What you should do:
Substitute "METABO" for "Metabo" throughout the text lines of every entry below, leaving everything else unchanged. Omit the pictures from your answer.

(Collected data entries)

==========

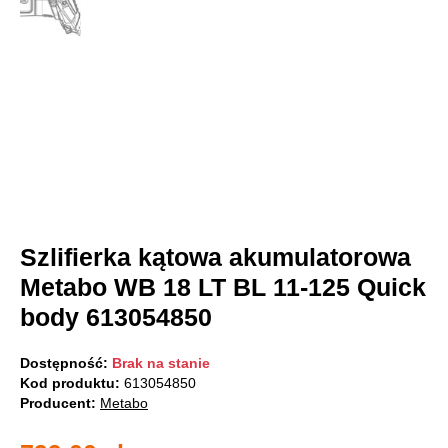
Szlifierka kątowa akumulatorowa
Metabo WB 18 LT BL 11-125 Quick
body 613054850
Dostępność:
Brak na stanie
Kod produktu:
613054850
Producent:
Metabo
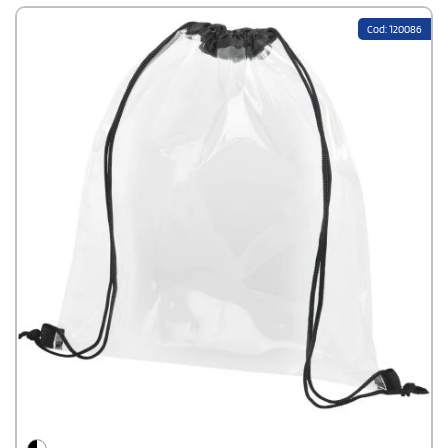
Farbabweichungen, die dem Beutel ein authentisches
Erscheinungsbild verleihen.Über einen QR-Code macht der
Cod: 120086
Aware™ Tracer die Herkunft und den Weg des Produkts
nachvollziehbar. Das stärkt die Transparenz der Lieferkette und
schafft einen engeren Bezug zum Herstellungsprozess. Die
Grifflänge beträgt 14 cm.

==========

Exercise result:
Szlifierka kątowa akumulatorowa
METABO WB 18 LT BL 11-125 Quick
body 613054850
Dostępność:
Brak na stanie
Kod produktu:
613054850
Producent:
METABO
Farbabweichungen, die dem Beutel ein authentisches
Erscheinungsbild verleihen.Über einen QR-Code macht der
Cod: 120086
Aware™ Tracer die Herkunft und den Weg des Produkts
nachvollziehbar. Das stärkt die Transparenz der Lieferkette und
schafft einen engeren Bezug zum Herstellungsprozess. Die
Grifflänge beträgt 14 cm.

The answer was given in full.